Born at Halesworth in Suffolk on 16 February 1772, he was the only son of John Tuthill, an attorney there, by his wife Sarah, only daughter of James Jermyn of the same town. He received his education at Bungay under Mr. Reeve, and on 3 June 1790 was admitted sizar at Caius College, Cambridge.[1] He was scholar of the college from Michaelmas 1790 to Michaelmas 1796. He graduated B.A. in 1794, and was subsequently elected to present a university address to the king.[2]
Visiting Paris with his wife, Tuthill was one of the British subjects detained by the French government because of the French Revolutionary Wars. After several years they were released when his wife appealed to the first consul. Tuthill then returned to Cambridge, proceeded M.A. in 1809, had a licence ad practicandum from the university dated 25 November 1812, and graduated M.D. in 1816. He was elected a fellow of the Royal Society in 1810, and was admitted an inceptor candidate of the Royal College of Physicians on 12 April 1813, a candidate on 30 September 1816, and a fellow on 30 September 1817.[2]
Tuthill was Gulstonian lecturer in 1818, and censor in 1819 and 1830. He was knighted on 28 April 1820. He was physician to the Westminster Hospital and Bridewell and Bethlehem Hospitals, posts he held for the rest of his life. He was nominated to give the Harveian oration on 25 June 1835, but died first; that year, with Sir Henry Halford and William George Maton, he helped reform the Royal College of Physicians.[2]

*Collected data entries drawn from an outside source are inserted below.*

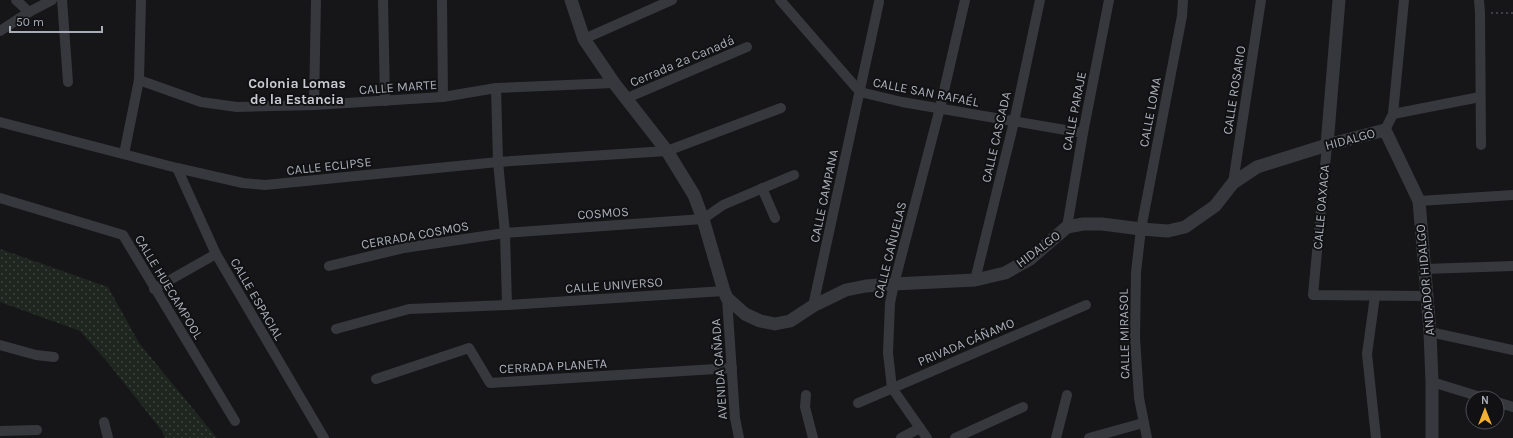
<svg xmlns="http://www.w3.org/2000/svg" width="1513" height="438" viewBox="0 0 1513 438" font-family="Karla,sans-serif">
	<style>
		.grass { fill: url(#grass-dots) }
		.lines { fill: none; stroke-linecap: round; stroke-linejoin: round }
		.path { stroke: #3d3f44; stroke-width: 2; stroke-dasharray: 2 3; stroke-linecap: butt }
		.minor { stroke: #37383d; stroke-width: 10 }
		.tertiary { stroke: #37383d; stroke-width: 13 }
		.labels { text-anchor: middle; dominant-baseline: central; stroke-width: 4; stroke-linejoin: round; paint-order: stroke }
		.street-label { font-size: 13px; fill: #a8adb8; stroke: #111113 }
		.neighbourhood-label { font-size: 14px; font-weight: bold; fill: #c9ccd4; stroke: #111113 }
	</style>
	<defs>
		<pattern id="grass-dots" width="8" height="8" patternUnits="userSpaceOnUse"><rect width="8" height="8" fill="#1e261f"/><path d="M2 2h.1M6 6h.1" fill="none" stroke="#3c433d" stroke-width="1.8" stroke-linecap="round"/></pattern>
	</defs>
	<rect width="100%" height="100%" fill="#161618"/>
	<path class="grass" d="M0,249L108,287L139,343L217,438H165L162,431L109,364L80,331L0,302Z"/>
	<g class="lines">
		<path class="path" d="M1491,13H1513"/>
		<g class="minor">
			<path d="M16,0L29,12"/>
			<path d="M62,0L68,82"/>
			<path d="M383,0L385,101"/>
			<path d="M442,0L443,97"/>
			<path d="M780,0L860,92"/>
			<path d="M1479,0L1480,13L1481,145"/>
			<path d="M0,31L29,12L52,0"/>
			<path d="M584,39L672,0"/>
			<path d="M139,80L201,102L237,107L314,105L443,97L496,88L614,83"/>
			<path d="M496,88L498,162L505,233L507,305"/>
			<path d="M860,92L902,102L1083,133"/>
			<path d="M627,98L747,47"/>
			<path d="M314,105L316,0"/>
			<path d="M1393,114L1480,97"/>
			<path d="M0,122L177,168L243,183L265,185L498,162L667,151L781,108"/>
			<path d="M1385,130L1393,114L1404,0"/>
			<path d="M1327,145L1313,295L1426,296"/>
			<path d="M124,154L139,80L141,0"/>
			<path d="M177,168L216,254L324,438"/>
			<path d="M1233,183L1261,0"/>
			<path d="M762,188L775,218"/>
			<path d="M0,198L123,235L235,421"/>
			<path d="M1419,201L1513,195"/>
			<path d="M1067,227L1083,133L1109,0"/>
			<path d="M329,266L404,248L505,233L703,219L723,205L794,175"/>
			<path d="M1424,269L1513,266"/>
			<path d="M975,280L1014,122L1040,0"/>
			<path d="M154,289L216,254"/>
			<path d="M1375,296L1367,354L1376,438"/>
			<path d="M727,298L735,418L739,438"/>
			<path d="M813,306L879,2"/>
			<path d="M336,329L409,309L507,305L724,291"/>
			<path d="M1430,332L1513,350"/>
			<path d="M0,345L36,355L54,357"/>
			<path d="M376,379L469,348L490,383L732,368"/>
			<path d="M1432,382L1484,398"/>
			<path d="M806,395L805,407L813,438"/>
			<path d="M1497,402L1513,407"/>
			<path d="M858,403L1086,305"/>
			<path d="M104,422L108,438"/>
			<path d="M0,431L37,430"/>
			<path d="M901,438L920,428"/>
			<path d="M927,438L892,388L888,353L890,303L894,284L940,108L965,0"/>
			<path d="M955,438L1023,407"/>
			<path d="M1056,438L1067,395"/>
			<path d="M1089,438L1143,423"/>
			<path d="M1147,438L1139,398L1135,338L1136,272L1141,229L1182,16L1183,0"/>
		</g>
		<g class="tertiary">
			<path d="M571,0L584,39L614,83L667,151L694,195L703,219L724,291L727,298L745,314L760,321L775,324L790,321L813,306L846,290L866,286L894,284L975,280L1005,273L1030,259L1067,227L1083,224H1102L1141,229L1168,231L1185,227L1215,206L1233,183L1257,167L1327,145L1385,130L1419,201L1430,332L1432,382V438"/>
			<path d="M1327,145L1339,0"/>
		</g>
	</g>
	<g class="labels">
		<g class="street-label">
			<text transform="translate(682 61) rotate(-23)">Cerrada 2ª Canadá</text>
			<text transform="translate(398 87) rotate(-4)">CALLE MARTE</text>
			<text transform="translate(1234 90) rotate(-81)">CALLE ROSARIO</text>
			<text transform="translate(926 92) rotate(11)">CALLE SAN RAFAÉL</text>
			<text transform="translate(1074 111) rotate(-79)">CALLE PARAJE</text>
			<text transform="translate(1150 112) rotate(-79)">CALLE LOMA</text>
			<text transform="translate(996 137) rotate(-77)">CALLE CASCADA</text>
			<text transform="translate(1350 139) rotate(-15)">HIDALGO</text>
			<text transform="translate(329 166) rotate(-6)">CALLE ECLIPSE</text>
			<text transform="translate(824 196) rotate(-78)">CALLE CAMPANA</text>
			<text transform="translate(1321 207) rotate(-85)">CALLE OAXACA</text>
			<text transform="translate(603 213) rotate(-4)">COSMOS</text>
			<text transform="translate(415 235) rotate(-10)">CERRADA COSMOS</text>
			<text transform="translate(1038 249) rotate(-37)">HIDALGO</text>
			<text transform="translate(890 250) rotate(-76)">CALLE CAÑUELAS</text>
			<text transform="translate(1425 280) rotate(-95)">ANDADOR HIDALGO</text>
			<text transform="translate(614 285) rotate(-4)">CALLE UNIVERSO</text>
			<text transform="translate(169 287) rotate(59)">CALLE HUECAMPOOL</text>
			<text transform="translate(257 299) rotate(60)">CALLE ESPACIAL</text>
			<text transform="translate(1124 334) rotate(-91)">CALLE MIRASOL</text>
			<text transform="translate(966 342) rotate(-23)">PRIVADA CÁÑAMO</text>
			<text transform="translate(553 366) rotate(-3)">CERRADA PLANETA</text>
			<text transform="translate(719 369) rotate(-94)">AVENIDA CAÑADA</text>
		</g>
		<g class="neighbourhood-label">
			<text x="297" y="83">Colonia Lomas<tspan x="297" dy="16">de la Estancia</tspan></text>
		</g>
	</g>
	<g transform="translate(1485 410)"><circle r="19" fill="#111113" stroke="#4d4f55"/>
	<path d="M0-3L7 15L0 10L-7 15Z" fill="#f2b134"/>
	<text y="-6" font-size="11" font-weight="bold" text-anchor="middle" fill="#a8adb8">N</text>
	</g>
	<path d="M10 26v6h92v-6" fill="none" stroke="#a8adb8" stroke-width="2"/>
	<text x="16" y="26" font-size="12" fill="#a8adb8" stroke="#111113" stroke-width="3" paint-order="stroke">50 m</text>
</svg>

Tuthill purchased Cransford Hall of Cransford, Suffolk in 1832, upon his death the hall passed to his daughter Laurie Maria.[3]
Tuthill died at his house in Cavendish Square, London on 7 April 1835, and was buried at St. Albans on the 14th of the same month. His library was sold by Sotheby's on 26 and 27 June 1835.[2]
Tuthill was a member of the committee for the preparation of the Pharmacopœia Londinensis of 1824, and was responsible for the language of the work itself. He published an English version at the same time as the Latin original. He was also engaged on the Pharmacopœia of 1836, but died before it appeared. He wrote also Vindiciæ Medicæ, or a Defence of the College of Physicians, 1834.[2]
Shortly after graduating, Tuthill married Maria, daughter of Richard Smith of Halesworth. There was a monument to his and his wife's memory at Cransford in Suffolk. He left an only daughter, Laura Maria, married to Thomas Borrett, a solicitor in London.[2]